◆ **AIM OF THE EXERCISE**
Copy every line of text in the following material word for word, leaving out the pictures.

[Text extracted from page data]
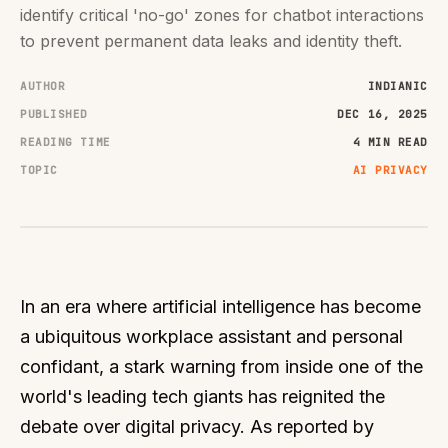
identify critical 'no-go' zones for chatbot interactions
to prevent permanent data leaks and identity theft.
AUTHOR
INDIANIC
PUBLISHED
DEC 16, 2025
READING TIME
4 MIN READ
TOPIC
AI PRIVACY
In an era where artificial intelligence has become
a ubiquitous workplace assistant and personal
confidant, a stark warning from inside one of the
world's leading tech giants has reignited the
debate over digital privacy. As reported by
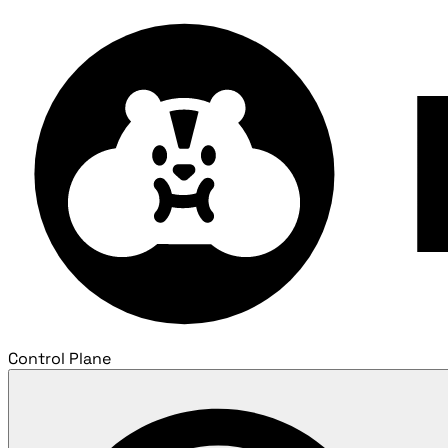
Control Plane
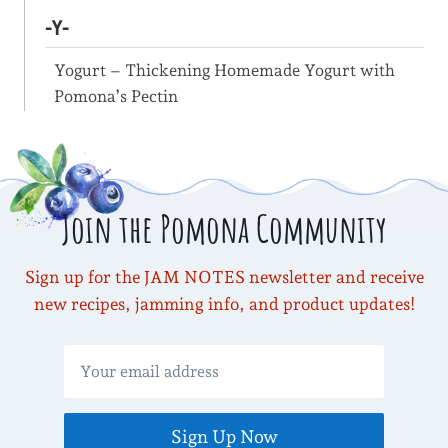
-Y-
Yogurt – Thickening Homemade Yogurt with
Pomona’s Pectin
Join the Pomona Community
Sign up for the JAM NOTES newsletter and receive
new recipes, jamming info, and product updates!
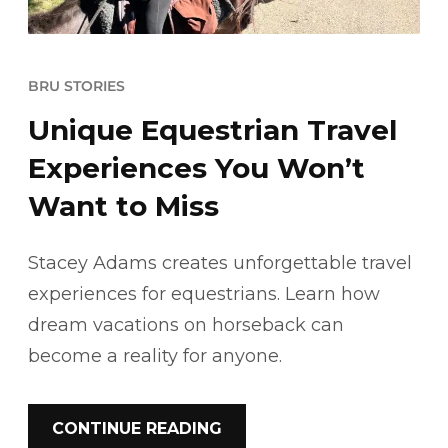
BRU STORIES
Unique Equestrian Travel
Experiences You Won’t
Want to Miss
Stacey Adams creates unforgettable travel
experiences for equestrians. Learn how
dream vacations on horseback can
become a reality for anyone.
CONTINUE READING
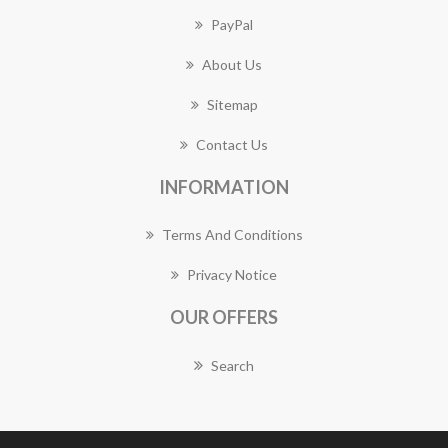
PayPal
About Us
Sitemap
Contact Us
INFORMATION
Terms And Conditions
Privacy Notice
OUR OFFERS
Search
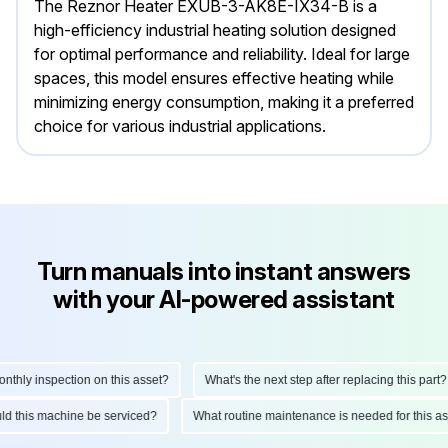
The Reznor Heater EXUB-3-AK8E-IX34-B is a
high-efficiency industrial heating solution designed
for optimal performance and reliability. Ideal for large
spaces, this model ensures effective heating while
minimizing energy consumption, making it a preferred
choice for various industrial applications.
Turn manuals into instant answers
with your AI-powered assistant
ly inspection on this asset?
What's the next step after replacing this part?
hould this machine be serviced?
What routine maintenance is needed for this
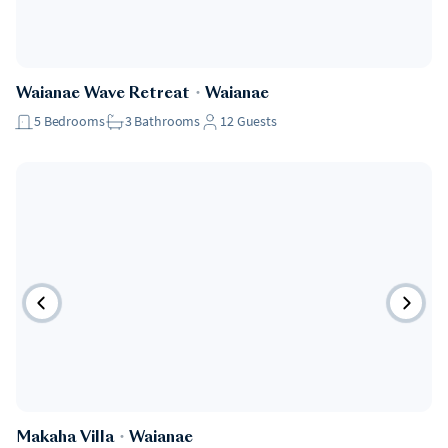
Waianae Wave Retreat
・
Waianae
5
Bedrooms
3
Bathrooms
12
Guests
Makaha Villa
・
Waianae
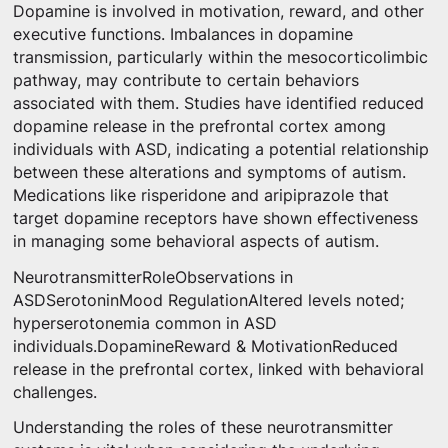
Dopamine is involved in motivation, reward, and other
executive functions. Imbalances in dopamine
transmission, particularly within the mesocorticolimbic
pathway, may contribute to certain behaviors
associated with them. Studies have identified reduced
dopamine release in the prefrontal cortex among
individuals with ASD, indicating a potential relationship
between these alterations and symptoms of autism.
Medications like risperidone and aripiprazole that
target dopamine receptors have shown effectiveness
in managing some behavioral aspects of autism.
NeurotransmitterRoleObservations in
ASDSerotoninMood RegulationAltered levels noted;
hyperserotonemia common in ASD
individuals.DopamineReward & MotivationReduced
release in the prefrontal cortex, linked with behavioral
challenges.
Understanding the roles of these neurotransmitter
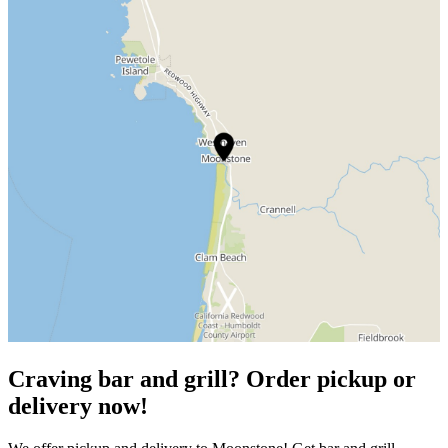
Craving bar and grill? Order pickup or
delivery now!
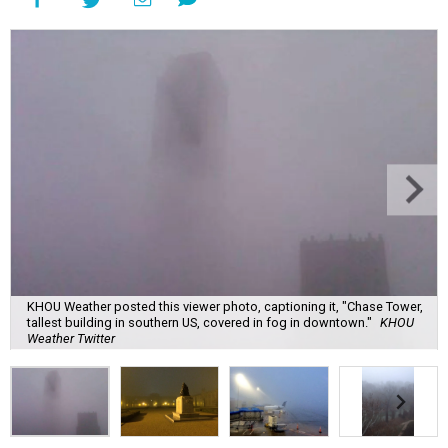
KHOU Weather posted this viewer photo, captioning it, "Chase Tower,
tallest building in southern US, covered in fog in downtown."
KHOU
Weather Twitter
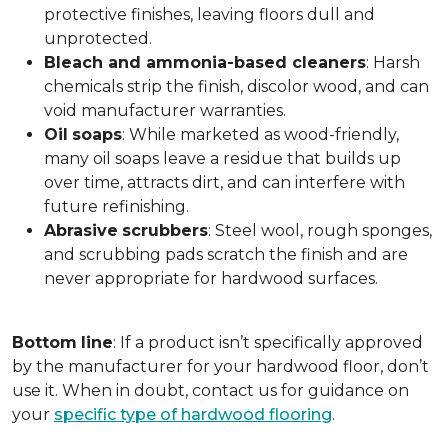
protective finishes, leaving floors dull and
unprotected.
Bleach and ammonia-based cleaners
: Harsh
chemicals strip the finish, discolor wood, and can
void manufacturer warranties.
Oil
soaps
: While marketed as wood-friendly,
many oil soaps leave a residue that builds up
over time, attracts dirt, and can interfere with
future refinishing.
Abrasive
scrubbers
: Steel wool, rough sponges,
and scrubbing pads scratch the finish and are
never appropriate for hardwood surfaces.
Bottom
line
: If a product isn’t specifically approved
by the manufacturer for your hardwood floor, don’t
use it. When in doubt, contact us for guidance on
your
specific type of hardwood flooring
.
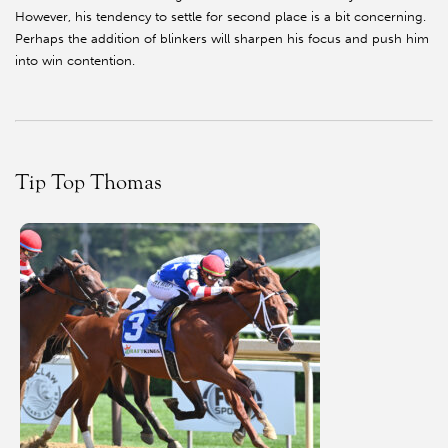
However, his tendency to settle for second place is a bit concerning.
Perhaps the addition of blinkers will sharpen his focus and push him
into win contention.
Tip Top Thomas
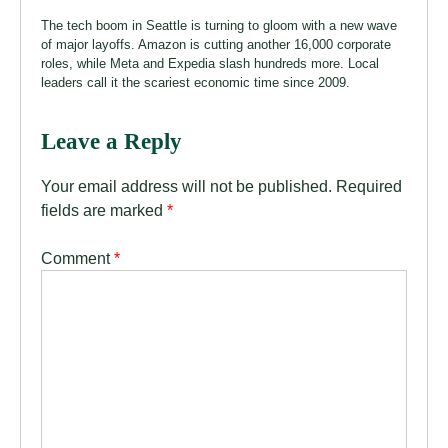
The tech boom in Seattle is turning to gloom with a new wave
of major layoffs. Amazon is cutting another 16,000 corporate
roles, while Meta and Expedia slash hundreds more. Local
leaders call it the scariest economic time since 2009.
Leave a Reply
Your email address will not be published.
Required
fields are marked
*
Comment
*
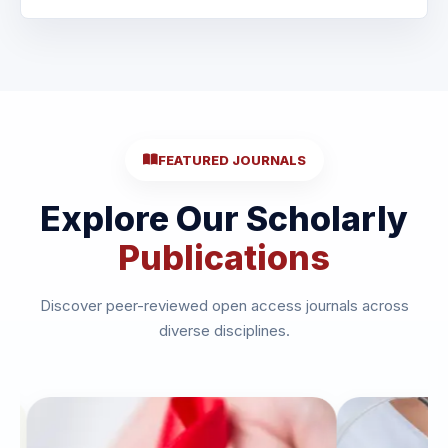
FEATURED JOURNALS
Explore Our Scholarly
Publications
Discover peer-reviewed open access journals across
diverse disciplines.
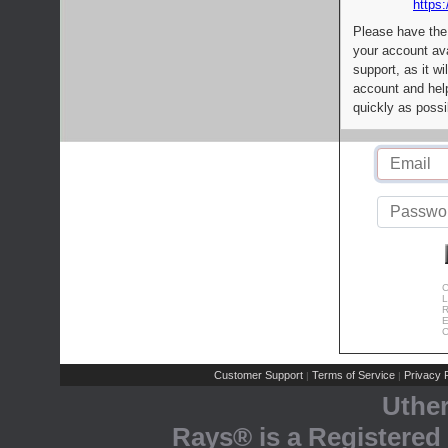
https:
Please have the
your account av
support, as it wi
account and help
quickly as possi
C
L
R
E
C
Customer Support
Terms of Service
Privacy P
|
|
Uthe
Rays® is a Registered 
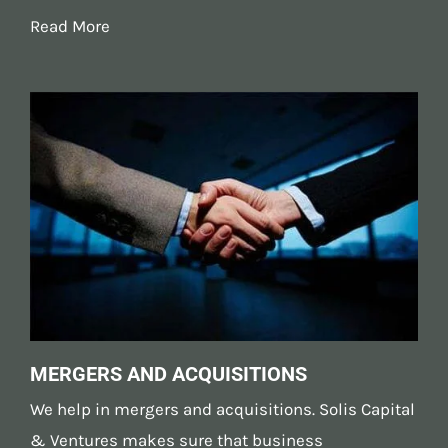
Read More
MERGERS AND ACQUISITIONS
We help in
mergers and acquisitions
. Solis Capital
& Ventures makes sure that business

◆ **WRITTEN RESPONSE**
identify critical 'no-go' zones for chatbot interactions
to prevent permanent data leaks and identity theft.
AUTHOR
INDIANIC
PUBLISHED
DEC 16, 2025
READING TIME
4 MIN READ
TOPIC
AI PRIVACY
In an era where artificial intelligence has become
a ubiquitous workplace assistant and personal
confidant, a stark warning from inside one of the
world's leading tech giants has reignited the
debate over digital privacy. As reported by
Control Plane
-Y-
Yogurt – Thickening Homemade Yogurt with
Pomona’s Pectin
Join the Pomona Community
Sign up for the JAM NOTES newsletter and receive
new recipes, jamming info, and product updates!
BRU STORIES
Unique Equestrian Travel
Experiences You Won’t
Want to Miss
Stacey Adams creates unforgettable travel
experiences for equestrians. Learn how
dream vacations on horseback can
become a reality for anyone.
CONTINUE READING
PayPal
About Us
Sitemap
Contact Us
INFORMATION
Terms And Conditions
Privacy Notice
OUR OFFERS
Search
The Reznor Heater EXUB-3-AK8E-IX34-B is a
high-efficiency industrial heating solution designed
for optimal performance and reliability. Ideal for large
spaces, this model ensures effective heating while
minimizing energy consumption, making it a preferred
choice for various industrial applications.
Turn manuals into instant answers
with your AI-powered assistant
ly inspection on this asset?
What's the next step after replacing this part?
hould this machine be serviced?
What routine maintenance is needed for this
Waianae Wave Retreat
・
Waianae
5
Bedrooms
3
Bathrooms
12
Guests
Makaha Villa
・
Waianae
Dopamine is involved in motivation, reward, and other
executive functions. Imbalances in dopamine
transmission, particularly within the mesocorticolimbic
pathway, may contribute to certain behaviors
associated with them. Studies have identified reduced
dopamine release in the prefrontal cortex among
individuals with ASD, indicating a potential relationship
between these alterations and symptoms of autism.
Medications like risperidone and aripiprazole that
target dopamine receptors have shown effectiveness
in managing some behavioral aspects of autism.
NeurotransmitterRoleObservations in
ASDSerotoninMood RegulationAltered levels noted;
hyperserotonemia common in ASD
individuals.DopamineReward & MotivationReduced
release in the prefrontal cortex, linked with behavioral
challenges.
Understanding the roles of these neurotransmitter
Craving bar and grill? Order pickup or
delivery now!
KHOU Weather posted this viewer photo, captioning it, "Chase Tower,
tallest building in southern US, covered in fog in downtown."
KHOU
Weather Twitter
protective finishes, leaving floors dull and
unprotected.
Bleach and ammonia-based cleaners
: Harsh
chemicals strip the finish, discolor wood, and can
void manufacturer warranties.
Oil
soaps
: While marketed as wood-friendly,
many oil soaps leave a residue that builds up
over time, attracts dirt, and can interfere with
future refinishing.
Abrasive
scrubbers
: Steel wool, rough sponges,
and scrubbing pads scratch the finish and are
never appropriate for hardwood surfaces.
Bottom
line
: If a product isn’t specifically approved
by the manufacturer for your hardwood floor, don’t
use it. When in doubt, contact us for guidance on
your
specific type of hardwood flooring
.
However, his tendency to settle for second place is a bit concerning.
Perhaps the addition of blinkers will sharpen his focus and push him
into win contention.
Tip Top Thomas
The tech boom in Seattle is turning to gloom with a new wave
of major layoffs. Amazon is cutting another 16,000 corporate
roles, while Meta and Expedia slash hundreds more. Local
leaders call it the scariest economic time since 2009.
Leave a Reply
Your email address will not be published.
Required
fields are marked
*
Comment
*
FEATURED JOURNALS
Explore Our Scholarly
Publications
Discover peer-reviewed open access journals across
diverse disciplines.
https:
Please have the
your account av
support, as it wi
account and help
quickly as possi
C
L
R
E
C
Customer Support
Terms of Service
Privacy P
|
|
Uthe
Rays® is a Registered 
Read More
MERGERS AND ACQUISITIONS
We help in
mergers and acquisitions
. Solis Capital
& Ventures makes sure that business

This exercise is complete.